Collaborative Phenotype Inference from Comorbid Substance Use Disorders and Genotypes

Proceedings (IEEE Int Conf Bioinformatics Biomed). 2017 Nov:2017:392-397. doi: 10.1109/BIBM.2017.8217681. Epub 2017 Dec 18.

Abstract

Data in large-scale genetic studies of complex human diseases, such as substance use disorders, are often incomplete. Despite great progress in genotype imputation, e.g., the IMPUTE2 method, considerably less progress has been made in inferring phenotypes. We designed a novel approach to integrate individuals' comorbid conditions with their genotype data to infer missing (unreported) diagnostic criteria of a disorder.

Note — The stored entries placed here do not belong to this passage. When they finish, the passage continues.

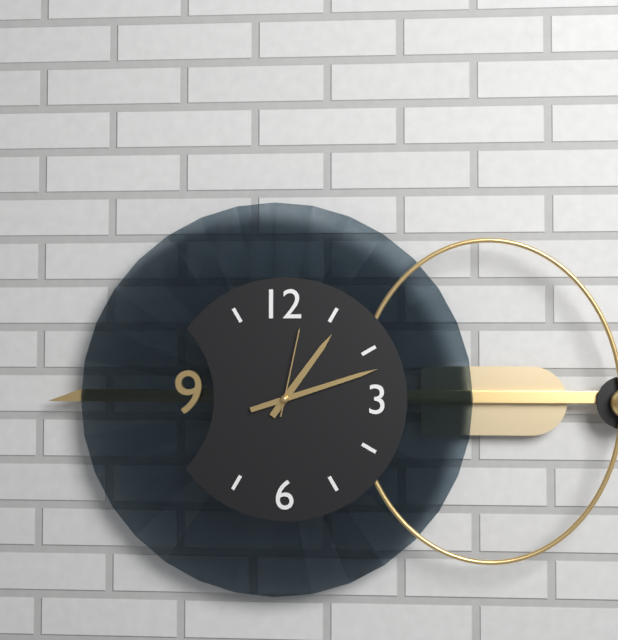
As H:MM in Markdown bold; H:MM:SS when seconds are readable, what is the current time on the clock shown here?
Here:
**1:12:02**
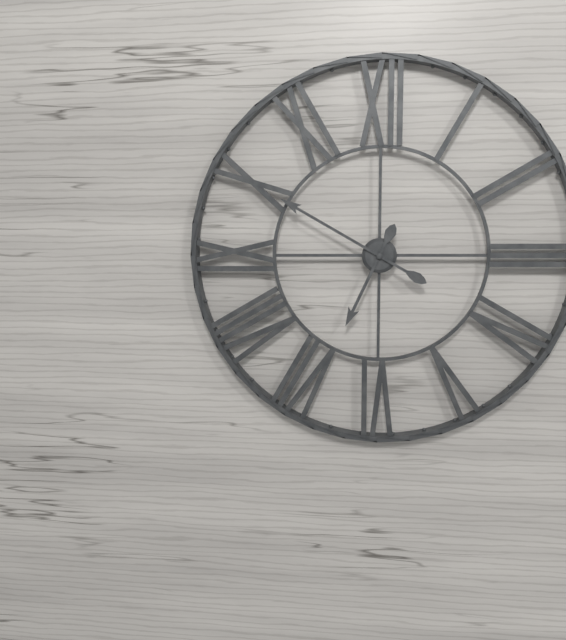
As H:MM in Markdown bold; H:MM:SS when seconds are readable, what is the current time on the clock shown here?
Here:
**6:50**
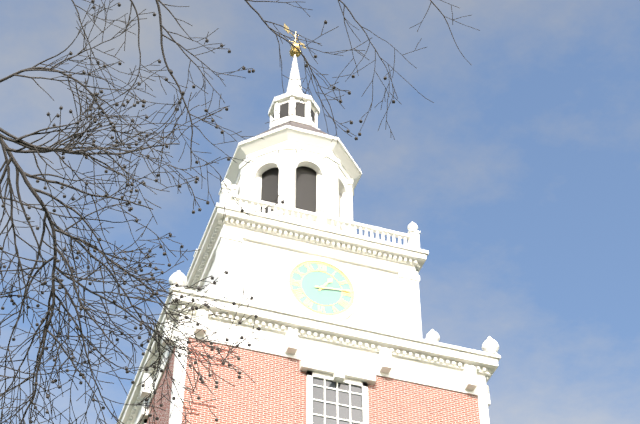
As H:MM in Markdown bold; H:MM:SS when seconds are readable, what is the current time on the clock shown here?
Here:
**1:14**
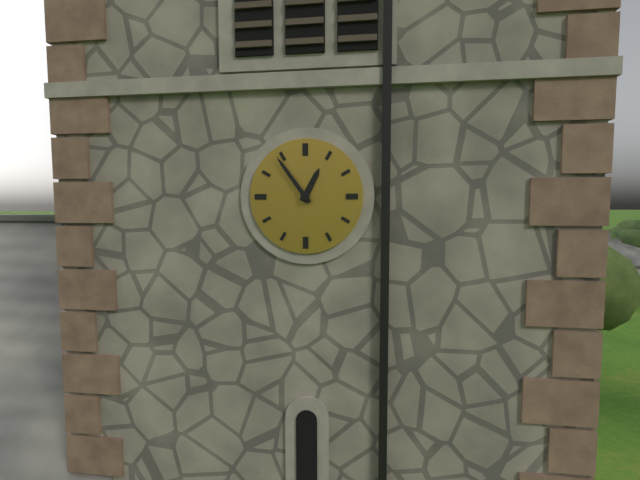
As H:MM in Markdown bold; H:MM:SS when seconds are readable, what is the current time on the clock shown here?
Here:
**12:54**
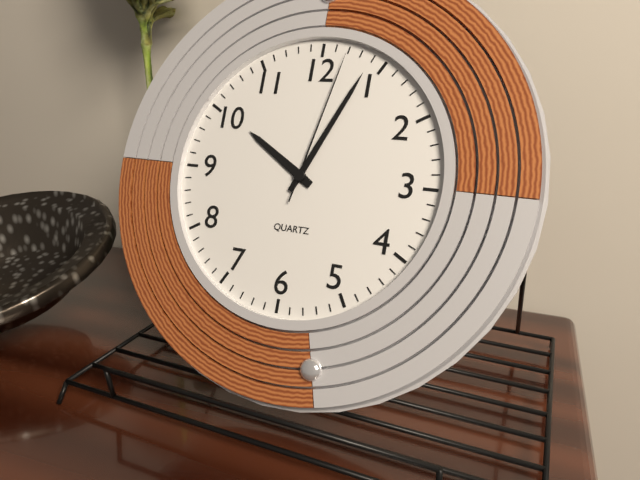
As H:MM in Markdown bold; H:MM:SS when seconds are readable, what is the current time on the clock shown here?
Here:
**10:04:02**
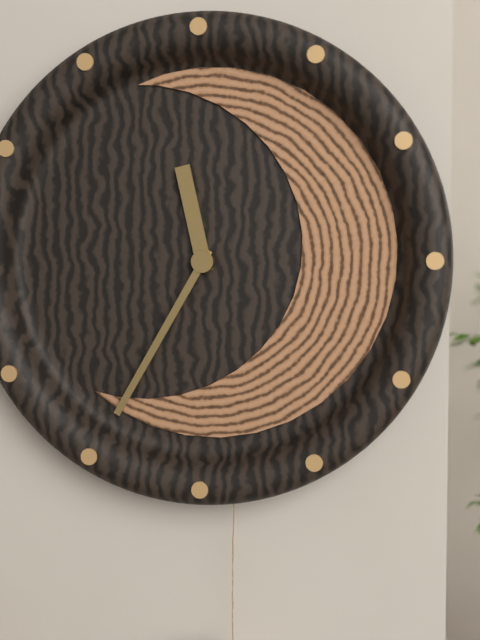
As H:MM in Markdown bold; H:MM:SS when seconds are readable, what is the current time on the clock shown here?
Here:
**11:35**
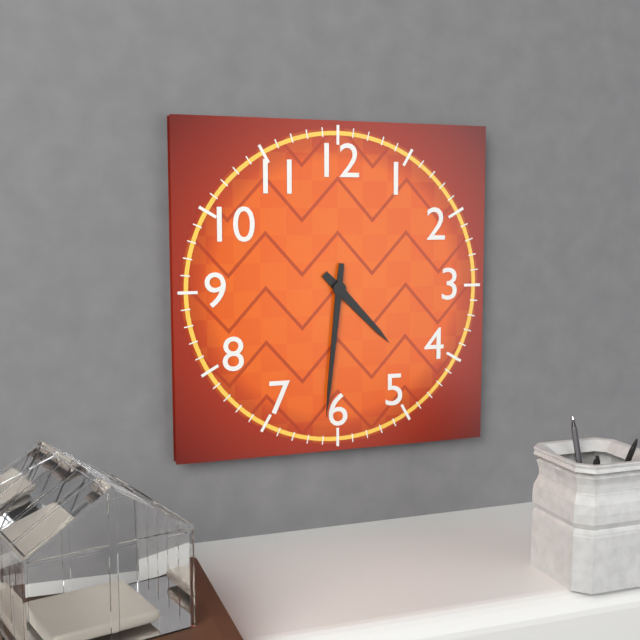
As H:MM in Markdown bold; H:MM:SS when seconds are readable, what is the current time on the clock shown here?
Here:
**4:31**
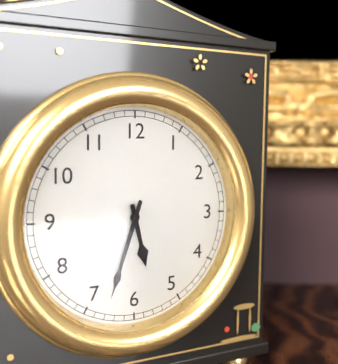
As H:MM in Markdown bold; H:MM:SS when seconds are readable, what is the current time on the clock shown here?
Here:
**5:33**
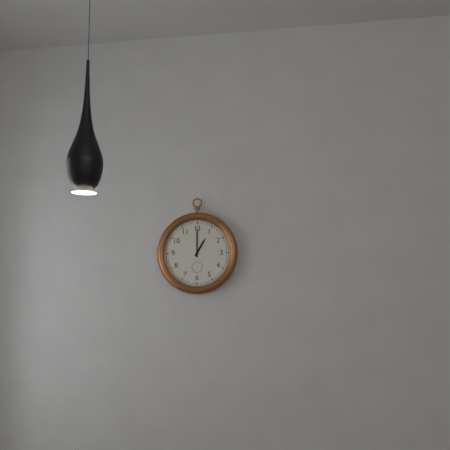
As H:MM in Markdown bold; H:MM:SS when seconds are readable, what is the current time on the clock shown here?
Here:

The premise of our approach derives from correlations among symptoms and the shared biological bases of concurrent disorders such as co-dependence on cocaine and opioids. We describe a matrix completion method to construct a bi-linear model based on the interactions of genotypes and known symptoms of related disorders to infer unknown values of another set of symptoms or phenotypes. An efficient stochastic and parallel algorithm based on the linearized alternating direction method of multipliers was developed to solve the proposed optimization problem. Empirical evaluation of the approach in comparison with other advanced data matrix completion methods via a case study shows that it both significantly improves imputation accuracy and provides greater computational efficiency.